The second option is for naira to gain appreciably, more than 1k, over dollar. The lower the exchange rate in favour of naira, the lower the fuel price. Ceteris paribus! Apart from increased productivity which will reduce reliance on foreign goods, stimulate exportation and bring in foreign currencies, dollar especially, reducing or eliminating pressure on dollar that makes it outrageous against naira is one sure way to strengthen naira. This is what FG is trying to achieve by ordering that crude oil be sold by NNPCL to local refineries in naira. When the twin issues of zero importation of fuel and buying crude oil in naira are firmly in place, there will not be any pressure on dollar as there will be no need for fuel refiner, importer or dealer to start chasing dollar. When dollar becomes redundant in the oil sector, its value will begin to dwindle and naira will begin to gain to the point that the price of fuel will begin to reduce.

Nigerians only focus on lamenting the high cost of fuel which has pushed all other commodities beyond their reach.

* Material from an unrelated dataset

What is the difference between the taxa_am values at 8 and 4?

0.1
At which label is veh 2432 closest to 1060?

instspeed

And, don’t we have a right to lament hunger and hardship biting at us under the present FG? Yes, we do have a right to lament. But we care less to want to know what brought our economy to its knees. We are not observant at all to know that the skyrocketing appreciation of the dollar against the naira is the handiwork of the ‘aríjẹnímọ̀dàrú’ – those who thrive during chaos. Haven’t we noticed that the more dollar rises against naira, the more fuel becomes more expensive in Nigeria? During Buhari era, a dollar was between 350 naira and 400 naira and fuel price was below 500 naira. Emefiele’s alleged underhand dealings made dollar a scarce currency and when the current administration of President Tinubu came on board, dollar had risen beyond what Nigerians could cope with and price of fuel began to rise along.

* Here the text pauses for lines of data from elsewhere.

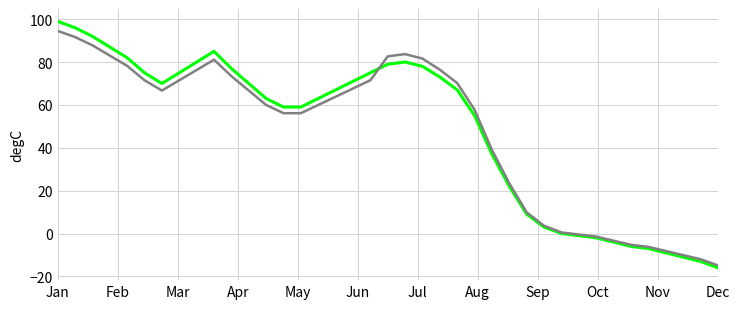

What is the maximum value shown in the chart?

99.0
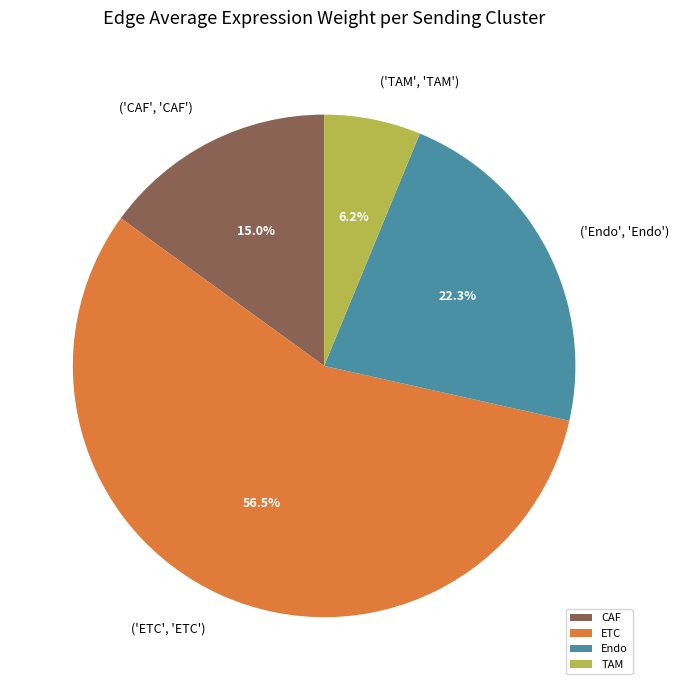

Is the sum of Endo and TAM greater than half?

No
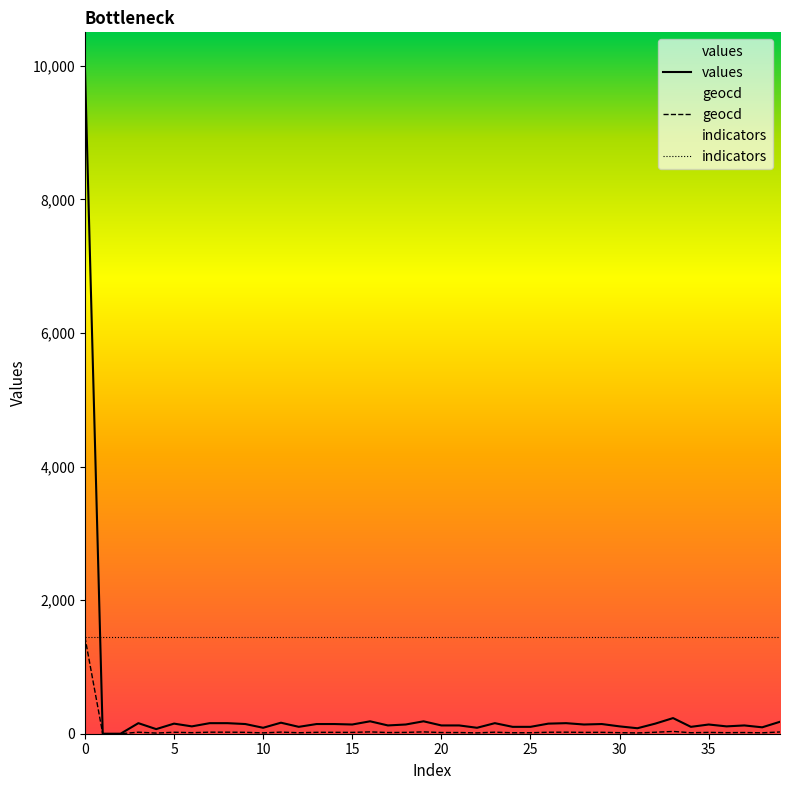

True or false: values and indicators cross at least once.

True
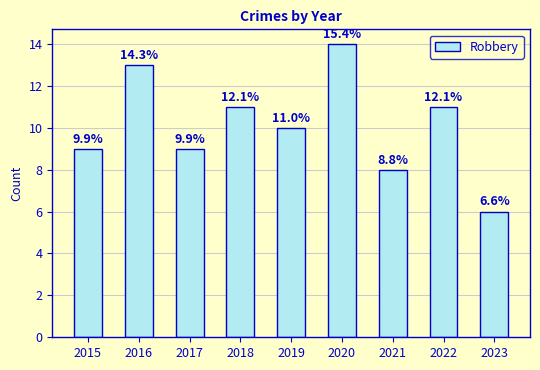

Rank the categories by value from lowest to highest.

2023, 2021, 2015, 2017, 2019, 2018, 2022, 2016, 2020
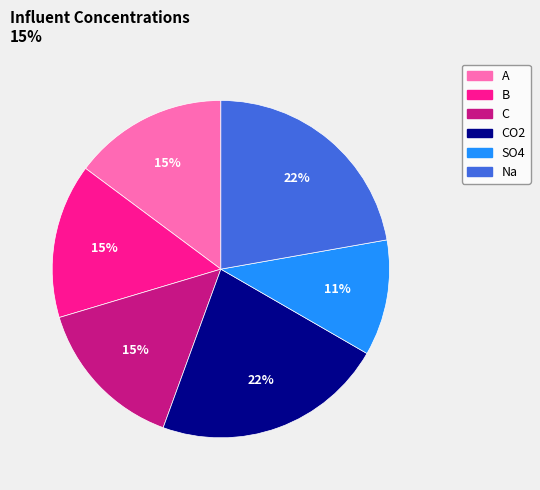

Which slice is the smallest?

SO4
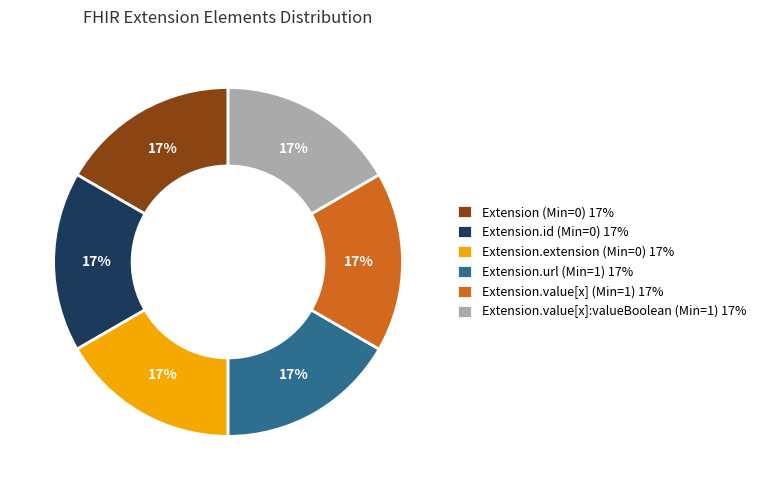

Is there any slice that represents more than half of the pie?

No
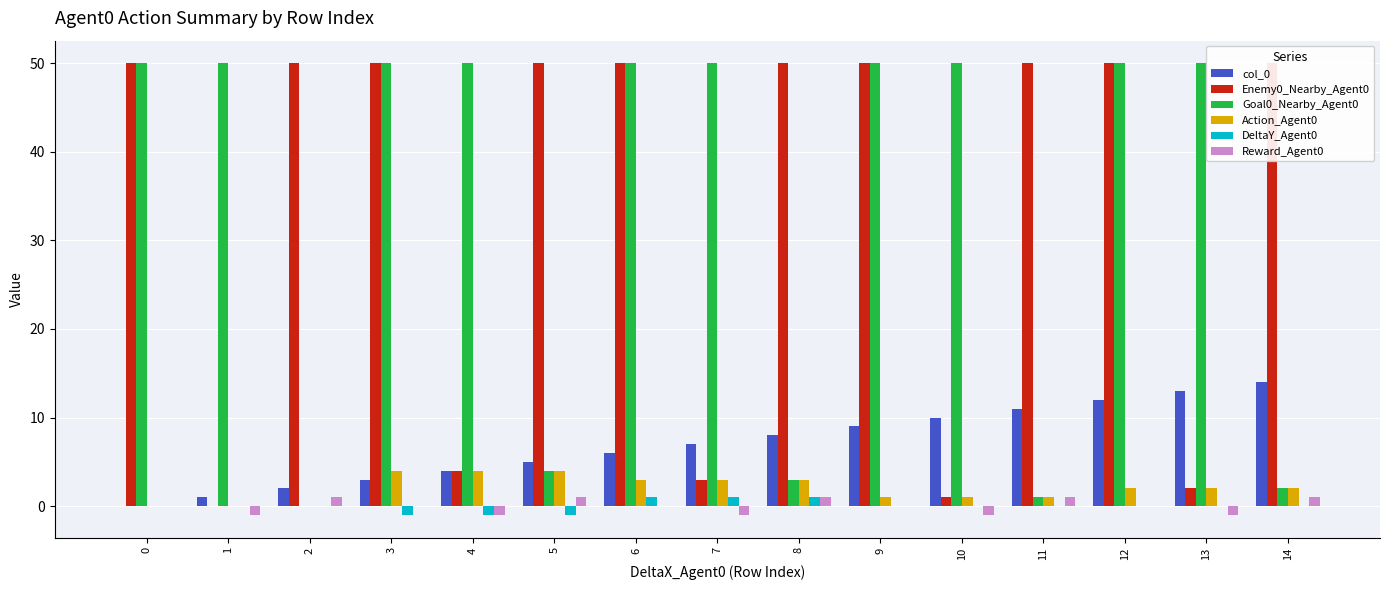

Is it true that col_0 equals 8 at 8?

True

President Bola Tinubu’s inaugural speech on May 29, 2023 was not really meant to announce that subsidy was gone. It was meant to announce that the immediate past administration of former President Buhari did not make provision for fuel subsidy payment in the 2023 Budget. The statement ‘Subsidy is gone’ was just an addition to drive home the effect of not having provision for subsidy payment in the budget. Unfortunately, ‘subsidy is gone’ was what the callous coterie of fuel importers and dealers needed to hear as they pushed fuel price up beyond what Nigerians could afford. Perhaps, if President Tinubu had not made the statement, and he had made a provision for supplementary budget to continue the payment of fuel subsidy while making NNPCL the sole importer of fuel, Nigerians would not have been in this precarious economic doldrums as it would be easier, as said earlier, to track what was imported and what was supplied and the amount of subsidy to be paid, thus eradicating corruption in the subsidy regime.

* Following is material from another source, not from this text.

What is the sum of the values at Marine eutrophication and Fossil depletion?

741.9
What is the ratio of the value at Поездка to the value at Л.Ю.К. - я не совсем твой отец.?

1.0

Nigerians have been used to welfarist economy and they have found free market economy that oil sector has embraced a strange bedfellow. Beyond other reforms aimed at placing our economy on a sound footing, what the FG must work on is the policy that will elevate naira to be able to gain 1k, or a little less. This will have significantly reducing effect not only on fuel price but also on other commodities that Nigerians need for their personal, social and business survivals. Who says Nigeria cannot experience crashes in prices of commodities? We may well experience this in this era of Tinubu’s presidency.

Maroof Asudemade, an Editorial Consultant and a Book Publisher, writes from Ibadan.